All the lines below should be set down exactly, with no picture carried into the copy.

[Data extract]:
============================================================

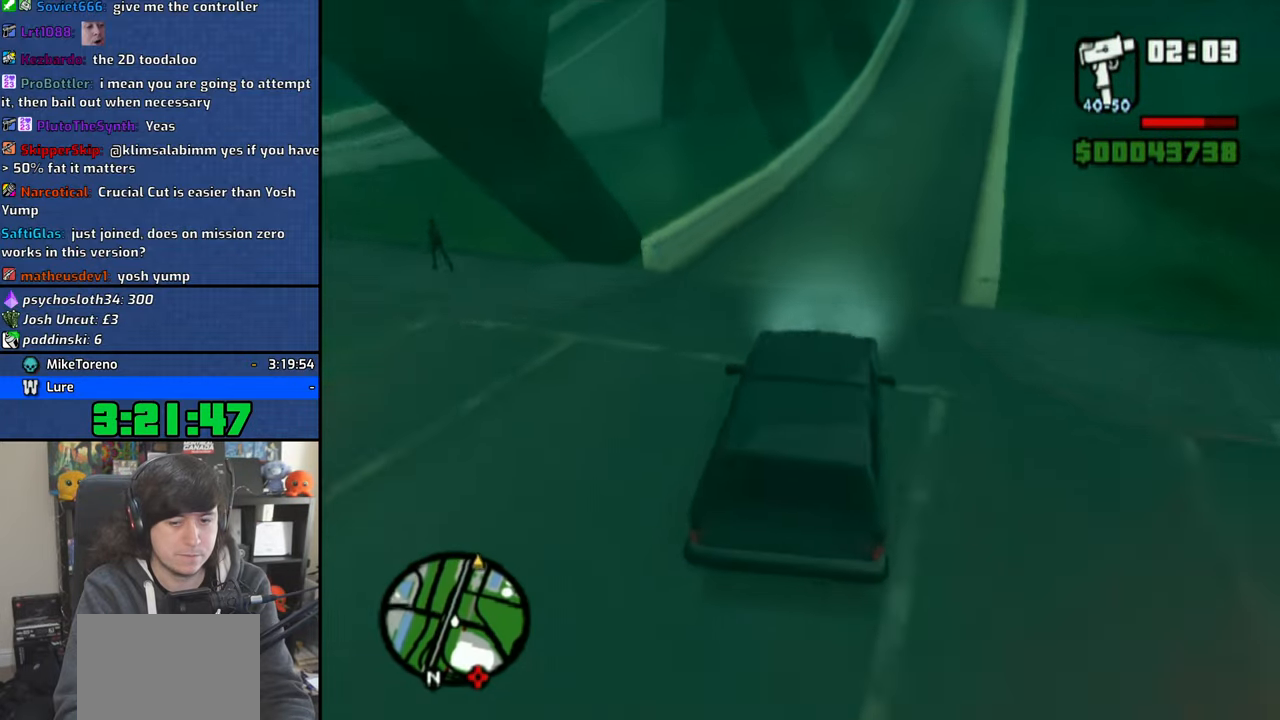
{"buttons": ["CROSS"], "left_stick": "center", "right_stick": "down", "events": [[16, "left_stick", "center"], [266, "left_stick", "up-left"], [466, "left_stick", "center"]]}
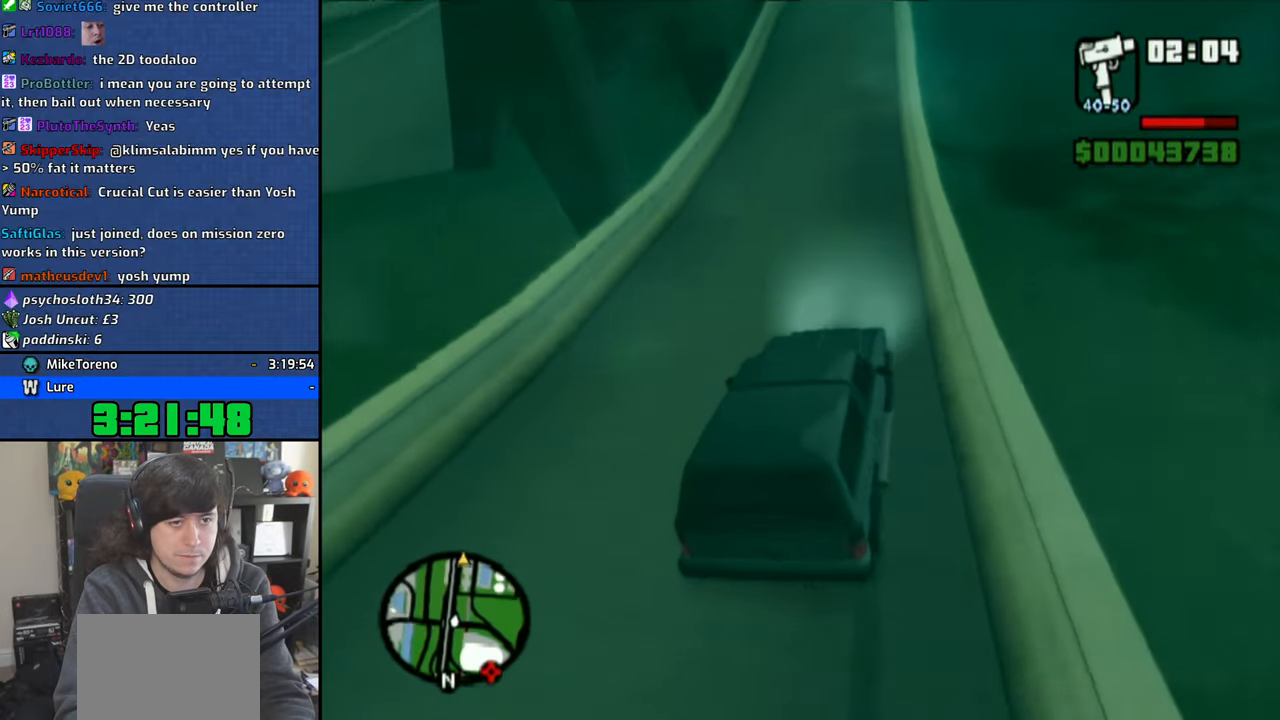
{"buttons": ["CROSS"], "left_stick": "center", "right_stick": "down", "events": []}
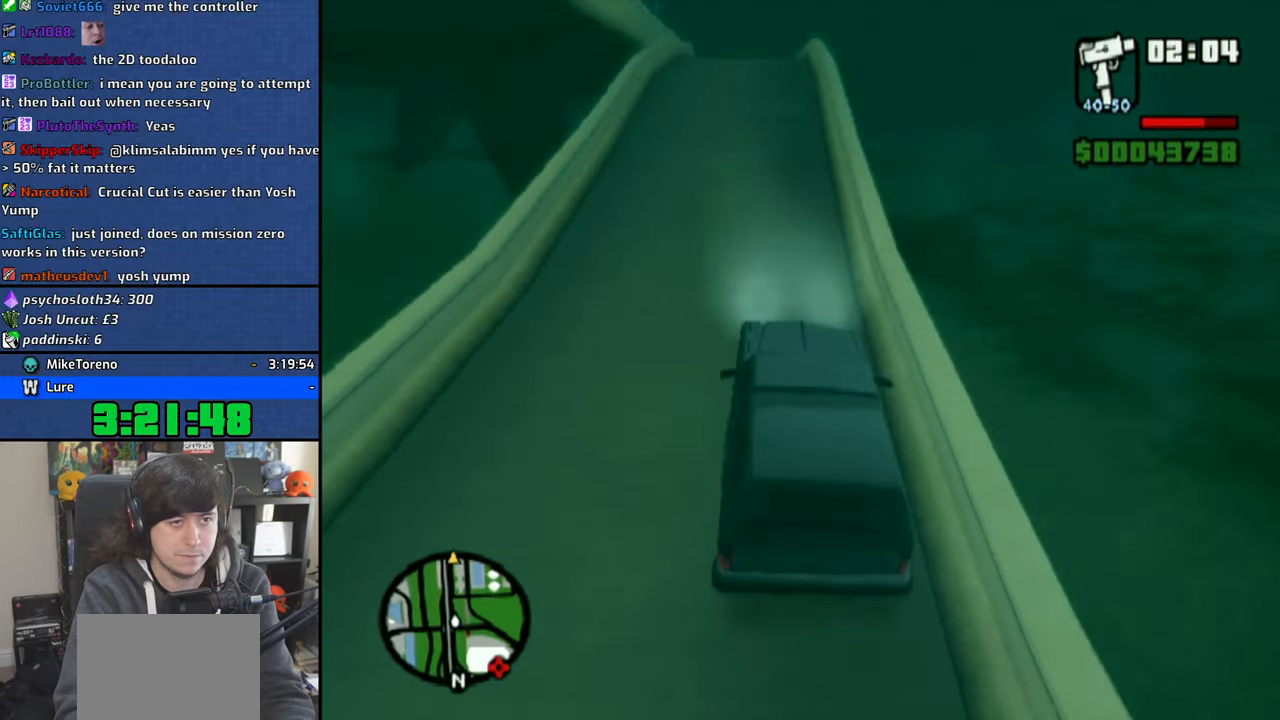
{"buttons": ["CROSS"], "left_stick": "center", "right_stick": "down", "events": []}
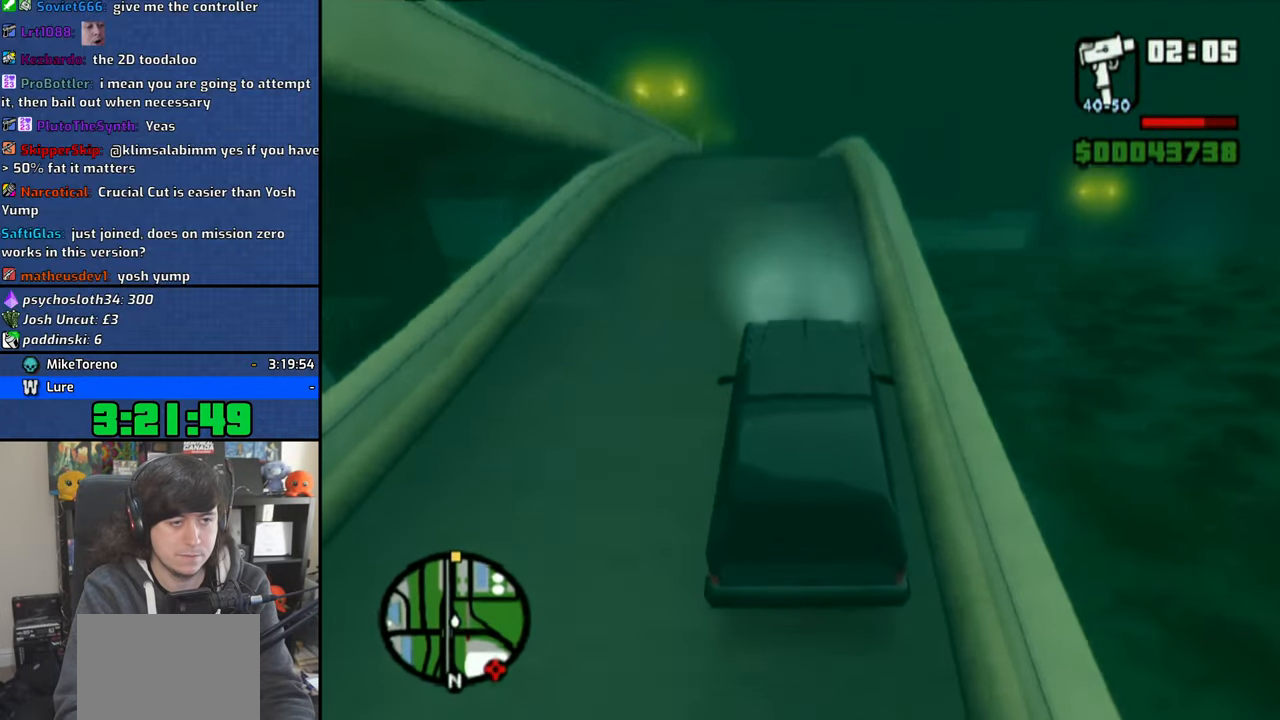
{"buttons": ["CROSS"], "left_stick": "up-left", "right_stick": "down", "events": [[483, "left_stick", "up-left"]]}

============================================================

[Answer section]:
{"buttons": ["CROSS"], "left_stick": "center", "right_stick": "down", "events": [[16, "left_stick", "center"], [266, "left_stick", "up-left"], [466, "left_stick", "center"]]}
{"buttons": ["CROSS"], "left_stick": "center", "right_stick": "down", "events": []}
{"buttons": ["CROSS"], "left_stick": "center", "right_stick": "down", "events": []}
{"buttons": ["CROSS"], "left_stick": "up-left", "right_stick": "down", "events": [[483, "left_stick", "up-left"]]}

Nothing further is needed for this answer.